EP2212530A2

EP2212530A2 - Cooling arrangement for a utility vehicle

Info

Publication number: EP2212530A2
Application number: EP08839066A
Authority: EP
Inventors: Robert Honzek
Original assignee: AGCO GmbH and Co
Current assignee: AGCO GmbH and Co
Priority date: 2007-10-17
Filing date: 2008-10-13
Publication date: 2010-08-04
Anticipated expiration: 2028-10-13
Also published as: EP2212530B1; WO2009049854A3; DE102007049770A1; WO2009049854A2

Abstract

A cooling arrangement for a utility vehicle (310) is provided. A portion of the cool external ambient air, drawn into a radiator compartment (120) via an air intake unit (190), is supplied via a connecting duct (160) into an engine compartment (110) wherein the connecting duct bypasses a heat exchange unit (190). Advantageously, temperature sensitive components can be cooled by cool air which is not heated by the heat exchange unit (190).

Description

COOLING ARRANGEMENT FOR A UTILITY VEHICLE

The invention relates to a cooling arrangement for a utility vehicle formed within the volume defined by a hood, driver's cab and frame.

A cooling arrangement in utility vehicles, in particular in tractors, has to be configured in such a way that an optimally large number of components located inside the utility vehicle can be cooled. Cool, external ambient air drawn in via an air intake unit is conveyed through a radiator to cool coolant. The air warmed by the heat exchange then runs over further components, such as the internal-combustion engine itself, and is heated further thereby. As a consequence of this the external ambient air can heat up such that it is no longer suitable for cooling further temperature-sensitive components, such as a controller, or the ambient temperature of the temperature-sensitive components becomes too high. These temperature-sensitive components consequently have to be additionally cooled, for example by way of a connection to a cooling water circuit, and this increases the expenditure on assembly and therewith the costs for the entire utility vehicle.

The external ambient air heated by the radiator and the additional components is also present in a vehicle cabin. The internal ambient temperature of the vehicle cabin is increased by a heat exchange between the heated external ambient air and a vehicle wall pertaining to the vehicle cabin. To keep the internal ambient temperature constant the output of an air conditioning unit has to be increased for example, and this leads to greater fuel consumption. It is also possible to insulate the cabin more efficiently but this takes up installation space and increases the costs of the utility vehicle.

Thus an object of the present invention is to provide a cooling arrangement which allows optimally efficient and inexpensive cooling.

Instructions for the task: Based on the cooling-arrangement patent text above, explain in one to three sentences why temperature-sensitive components such as a controller must be cooled separately in a conventional utility-vehicle cooling arrangement.

Dataset extract:

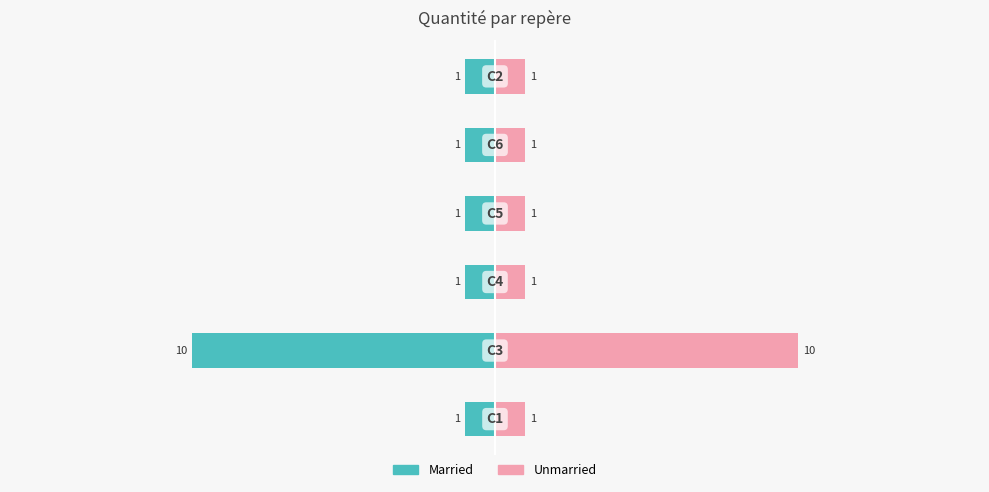

How many bars are there in each group?

2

Result of the exercise: The external ambient air is warmed as it passes through the radiator and then heated further as it runs over other components, such as the internal-combustion engine. As a result, it can become too hot to cool temperature-sensitive components, or the temperature around them becomes too high. These components therefore need additional cooling, for example through a connection to a cooling water circuit.